§ **Assignment**: Each of the records that follow needs an exact reproduction.

§ **Input data**:
══════

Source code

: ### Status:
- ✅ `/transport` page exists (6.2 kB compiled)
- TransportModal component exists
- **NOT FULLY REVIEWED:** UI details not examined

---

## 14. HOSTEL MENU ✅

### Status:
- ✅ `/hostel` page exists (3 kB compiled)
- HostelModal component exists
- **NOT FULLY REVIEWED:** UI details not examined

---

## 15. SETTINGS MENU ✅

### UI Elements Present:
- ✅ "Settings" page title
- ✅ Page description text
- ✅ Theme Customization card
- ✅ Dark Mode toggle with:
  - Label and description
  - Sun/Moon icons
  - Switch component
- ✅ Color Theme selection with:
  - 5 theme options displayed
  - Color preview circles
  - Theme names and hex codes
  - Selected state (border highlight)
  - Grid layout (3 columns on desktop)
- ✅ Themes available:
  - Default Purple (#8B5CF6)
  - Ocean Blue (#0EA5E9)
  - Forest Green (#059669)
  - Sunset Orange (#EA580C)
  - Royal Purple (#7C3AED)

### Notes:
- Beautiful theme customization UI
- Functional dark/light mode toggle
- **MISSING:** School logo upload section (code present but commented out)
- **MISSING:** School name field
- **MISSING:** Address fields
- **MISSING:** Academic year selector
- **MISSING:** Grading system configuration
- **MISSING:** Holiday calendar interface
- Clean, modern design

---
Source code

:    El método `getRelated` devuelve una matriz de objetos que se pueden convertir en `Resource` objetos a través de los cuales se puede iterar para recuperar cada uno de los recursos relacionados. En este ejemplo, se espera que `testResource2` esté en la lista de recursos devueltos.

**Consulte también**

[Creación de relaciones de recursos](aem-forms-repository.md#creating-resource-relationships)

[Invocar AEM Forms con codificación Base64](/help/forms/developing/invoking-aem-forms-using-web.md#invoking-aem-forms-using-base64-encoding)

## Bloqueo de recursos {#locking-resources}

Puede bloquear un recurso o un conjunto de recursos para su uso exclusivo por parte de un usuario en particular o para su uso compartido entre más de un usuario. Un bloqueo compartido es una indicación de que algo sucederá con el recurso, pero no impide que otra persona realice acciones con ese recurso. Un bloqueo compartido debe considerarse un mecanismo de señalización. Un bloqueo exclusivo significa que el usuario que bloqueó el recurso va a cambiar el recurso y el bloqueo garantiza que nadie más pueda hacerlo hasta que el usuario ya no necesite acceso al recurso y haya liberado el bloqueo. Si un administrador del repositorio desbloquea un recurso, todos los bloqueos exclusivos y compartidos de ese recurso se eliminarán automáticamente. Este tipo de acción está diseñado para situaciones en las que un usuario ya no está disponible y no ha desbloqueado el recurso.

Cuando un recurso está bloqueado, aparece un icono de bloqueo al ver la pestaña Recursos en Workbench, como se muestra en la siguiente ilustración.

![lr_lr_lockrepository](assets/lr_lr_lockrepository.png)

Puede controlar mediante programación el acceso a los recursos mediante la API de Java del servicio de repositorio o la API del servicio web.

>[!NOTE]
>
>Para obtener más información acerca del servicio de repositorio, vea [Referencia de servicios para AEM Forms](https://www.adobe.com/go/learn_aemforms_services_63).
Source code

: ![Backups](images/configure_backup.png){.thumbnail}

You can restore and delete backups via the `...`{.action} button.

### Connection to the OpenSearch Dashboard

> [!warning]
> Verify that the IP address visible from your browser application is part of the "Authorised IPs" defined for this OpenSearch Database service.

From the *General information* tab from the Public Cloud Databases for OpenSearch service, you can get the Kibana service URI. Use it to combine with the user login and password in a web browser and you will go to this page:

══════

§ **Response area**:
Source code

: ### Status:
- ✅ `/transport` page exists (6.2 kB compiled)
- TransportModal component exists
- **NOT FULLY REVIEWED:** UI details not examined

---

## 14. HOSTEL MENU ✅

### Status:
- ✅ `/hostel` page exists (3 kB compiled)
- HostelModal component exists
- **NOT FULLY REVIEWED:** UI details not examined

---

## 15. SETTINGS MENU ✅

### UI Elements Present:
- ✅ "Settings" page title
- ✅ Page description text
- ✅ Theme Customization card
- ✅ Dark Mode toggle with:
  - Label and description
  - Sun/Moon icons
  - Switch component
- ✅ Color Theme selection with:
  - 5 theme options displayed
  - Color preview circles
  - Theme names and hex codes
  - Selected state (border highlight)
  - Grid layout (3 columns on desktop)
- ✅ Themes available:
  - Default Purple (#8B5CF6)
  - Ocean Blue (#0EA5E9)
  - Forest Green (#059669)
  - Sunset Orange (#EA580C)
  - Royal Purple (#7C3AED)

### Notes:
- Beautiful theme customization UI
- Functional dark/light mode toggle
- **MISSING:** School logo upload section (code present but commented out)
- **MISSING:** School name field
- **MISSING:** Address fields
- **MISSING:** Academic year selector
- **MISSING:** Grading system configuration
- **MISSING:** Holiday calendar interface
- Clean, modern design

---
Source code

:    El método `getRelated` devuelve una matriz de objetos que se pueden convertir en `Resource` objetos a través de los cuales se puede iterar para recuperar cada uno de los recursos relacionados. En este ejemplo, se espera que `testResource2` esté en la lista de recursos devueltos.

**Consulte también**

[Creación de relaciones de recursos](aem-forms-repository.md#creating-resource-relationships)

[Invocar AEM Forms con codificación Base64](/help/forms/developing/invoking-aem-forms-using-web.md#invoking-aem-forms-using-base64-encoding)

## Bloqueo de recursos {#locking-resources}

Puede bloquear un recurso o un conjunto de recursos para su uso exclusivo por parte de un usuario en particular o para su uso compartido entre más de un usuario. Un bloqueo compartido es una indicación de que algo sucederá con el recurso, pero no impide que otra persona realice acciones con ese recurso. Un bloqueo compartido debe considerarse un mecanismo de señalización. Un bloqueo exclusivo significa que el usuario que bloqueó el recurso va a cambiar el recurso y el bloqueo garantiza que nadie más pueda hacerlo hasta que el usuario ya no necesite acceso al recurso y haya liberado el bloqueo. Si un administrador del repositorio desbloquea un recurso, todos los bloqueos exclusivos y compartidos de ese recurso se eliminarán automáticamente. Este tipo de acción está diseñado para situaciones en las que un usuario ya no está disponible y no ha desbloqueado el recurso.

Cuando un recurso está bloqueado, aparece un icono de bloqueo al ver la pestaña Recursos en Workbench, como se muestra en la siguiente ilustración.

![lr_lr_lockrepository](assets/lr_lr_lockrepository.png)

Puede controlar mediante programación el acceso a los recursos mediante la API de Java del servicio de repositorio o la API del servicio web.

>[!NOTE]
>
>Para obtener más información acerca del servicio de repositorio, vea [Referencia de servicios para AEM Forms](https://www.adobe.com/go/learn_aemforms_services_63).
Source code

: ![Backups](images/configure_backup.png){.thumbnail}

You can restore and delete backups via the `...`{.action} button.

### Connection to the OpenSearch Dashboard

> [!warning]
> Verify that the IP address visible from your browser application is part of the "Authorised IPs" defined for this OpenSearch Database service.

From the *General information* tab from the Public Cloud Databases for OpenSearch service, you can get the Kibana service URI. Use it to combine with the user login and password in a web browser and you will go to this page:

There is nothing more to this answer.